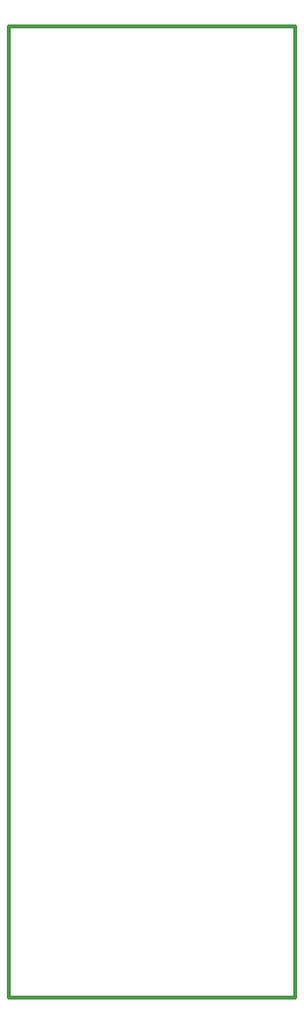
<source format=gbr>
G04 DesignSpark PCB Gerber Version 10.0 Build 5299*
%FSLAX35Y35*%
%MOIN*%
%ADD127C,0.01200*%
X0Y0D02*
D02*
D127*
X18719Y10597D02*
X116189D01*
Y341797D01*
X18719D01*
Y10597D01*
X0Y0D02*
M02*

</source>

» TASK:
The answer must be the line containing "G04 DesignSpark PCB" and every line after it to the end of the data, exactly as written.

» COMPLETED EXERCISE:
G04 DesignSpark PCB Gerber Version 10.0 Build 5299*
%FSLAX35Y35*%
%MOIN*%
%ADD127C,0.01200*%
X0Y0D02*
D02*
D127*
X18719Y10597D02*
X116189D01*
Y341797D01*
X18719D01*
Y10597D01*
X0Y0D02*
M02*

</source>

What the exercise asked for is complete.